LACK OF EVIDENCE FOR THE INVOLVEMENT OF FORMALDEHYDE IN THE HEPATOCARCINOGENICITY OF METHYL TERTIARY-BUTYL ETHER IN CD-1 MICE

The oxygenated fuel additive methyl tertiary-butyl ether (MTBE) induced hepatocellular adenomas in female but not male CD-1 mice exposed to 8000 ppm; liver cancer was not induced in female or male mice exposed to 3000 or 400 ppm. Since MTBE is metabolized by cytochrome P450 to formaldehyde (HCHO), a potentially mutagenic intermediate capable of forming DNA-protein cross-links (DPX), the formation of DPX and of another HCHO derivative, RNA-formaldehyde adducts (RFA), from MTBE was investigated using freshly isolated hepatocytes from female CD-1 mice incubated with MTBE-(O-methyl-14C).
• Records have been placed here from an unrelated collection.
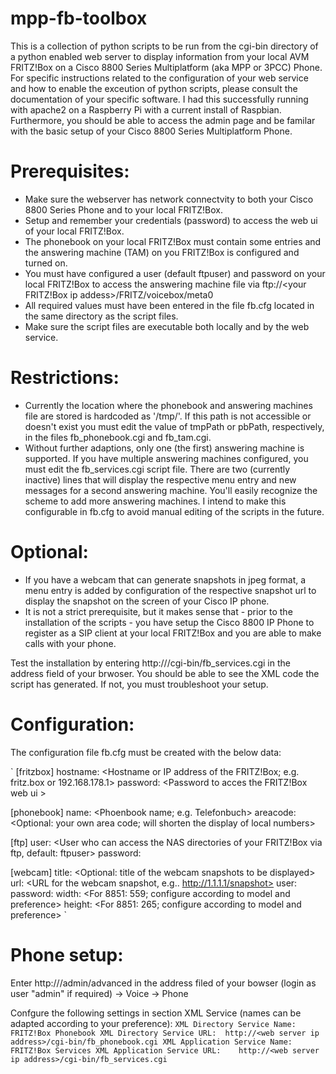 # mpp-fb-toolbox
This is a collection of python scripts to be run from the cgi-bin directory of a python enabled web server to display information from your local AVM FRITZ!Box on a Cisco 8800 Series Multiplatform (aka MPP or 3PCC) Phone. For specific instructions related to the configuration of your web service and how to enable the exceution of python scripts, please consult the documentation of your specific software.
I had this successfully running with apache2 on a Raspberry Pi with a current install of Raspbian.  
Furthermore, you should be able to access the admin page and be familar with the basic setup of your Cisco 8800 Series Multiplatform Phone. 

Prerequisites:
==============
- Make sure the webserver has network connectvity to both your Cisco 8800 Series Phone and to your local FRITZ!Box.
- Setup and remember your credentials (password) to access the web ui of your local FRITZ!Box.
- The phonebook on your local FRITZ!Box must contain some entries and the answering machine (TAM) on you FRITZ!Box is configured and turned on.
- You must have configured a user (default ftpuser) and password  on your local FRITZ!Box to access the answering machine file via ftp://<your FRITZ!Box ip addess>/FRITZ/voicebox/meta0
- All required values must have been entered in the file fb.cfg located in the same directory as the script files.
- Make sure the script files are executable both locally and by the web service.


Restrictions:
=============
- Currently the location where the phonebook and answering machines file are stored is hardcoded as '/tmp/'. If this path is not accessible or doesn't exist  you must edit the value of tmpPath or pbPath, respectively, in the files fb_phonebook.cgi and fb_tam.cgi. 
- Without further adaptions, only one (the first) answering machine is supported. If you have multiple answering machines configured, you must edit the fb_services.cgi script file. There are two (currently inactive) lines that will display the respective menu entry and new messages for a second answering machine. You'll easily recognize the scheme to add more answering machines. I intend to make this configurable in fb.cfg to avoid manual editing of the scripts in the future.  


Optional:
=========
- If you have a webcam that can generate snapshots in jpeg format, a menu entry is added by configuration of the respective snapshot url to display the snapshot on the screen of your Cisco IP phone.
- It is not a strict prerequisite, but it makes sense that - prior to the installation of the scripts - you have setup the Cisco 8800 IP Phone to register as a SIP client at your local FRITZ!Box and you are able to make calls with your phone.

Test the installation by entering http://<web server ip address>/cgi-bin/fb_services.cgi in the address field of your brwoser. You should be able to see the XML code the script has generated. If not, you must troubleshoot your setup.


Configuration:
============== 
The configuration file fb.cfg must be created with the below data:

`
[fritzbox]
hostname: <Hostname or IP address of the FRITZ!Box; e.g. fritz.box or 192.168.178.1>
password: <Password to acces the FRITZ!Box web ui >

[phonebook]
name: <Phoenbook name; e.g. Telefonbuch>
areacode:<Optional: your own area code; will shorten the display of local numbers>

[ftp]
user: <User who can access the NAS directories of your FRITZ!Box via ftp, default: ftpuser>
password: <Password>

[webcam]
title: <Optional: title of the webcam snapshots to be displayed>
url: <URL for the webcam snapshot, e.g.. http://1.1.1.1/snapshot>
user: <webcam user>
password: <webcam password>
width: <For 8851: 559; configure according to model and preference>
height: <For 8851: 265; configure according to model and preference>
`

Phone setup:
============
Enter http://<Phone IP address>/admin/advanced in the address filed of your bowser (login as user "admin" if required) -> Voice -> Phone

Confgure the following settings in section XML Service (names can be adapted according to your preference):
`
XML Directory Service Name:	FRITZ!Box Phonebook
XML Directory Service URL:	http://<web server ip address>/cgi-bin/fb_phonebook.cgi
XML Application Service Name:	FRITZ!Box Services
XML Application Service URL:	http://<web server ip address>/cgi-bin/fb_services.cgi
`
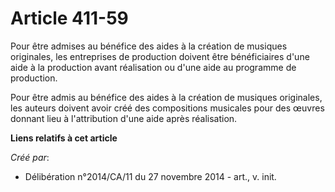 # Article 411-59

Pour être admises au bénéfice des aides à la création de musiques originales, les entreprises de production doivent être
bénéficiaires d'une aide à la production avant réalisation ou d'une aide au programme de production. 

Pour être admis au bénéfice des aides à la création de musiques originales, les auteurs doivent avoir créé des compositions
musicales pour des œuvres donnant lieu à l'attribution d'une aide après réalisation.

**Liens relatifs à cet article**

_Créé par_:

  - Délibération n°2014/CA/11 du 27 novembre 2014 - art., v. init.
DPX and RFA were detected, but the adduct yields were very small and were independent of the concentration of MTBE in the hepatocyte suspension over a wide concentration range (0.33-6.75 mM). Similar results were obtained using hepatocytes from male B6C3F1 mice and male F344 rats. Induction of cytochrome P450 by pretreatment of mice with MTBE prior to isolation of hepatocytes did not result in a measurable increase in the yields of either DPX or RFA. In contrast to the absence of concentration-dependent DPX and RFA formation from MTBE, there was a marked, concentration-dependent increase in the yields of both DPX and RFA when [14C]formaldehyde was added directly to the medium. These results suggest that the metabolism of MTBE to HCHO approaches saturation at concentrations below 0.33 mM, and that the rate of HCHO production from metabolism of MTBE is slow relative to the rate of HCHO metabolism. The lack of concentration dependence and the absence of species or sex differences in the formation of DPX and RFA from MTBE indicate that metabolism of MTBE to HCHO is not a critical component of its carcinogenic mechanism in mice.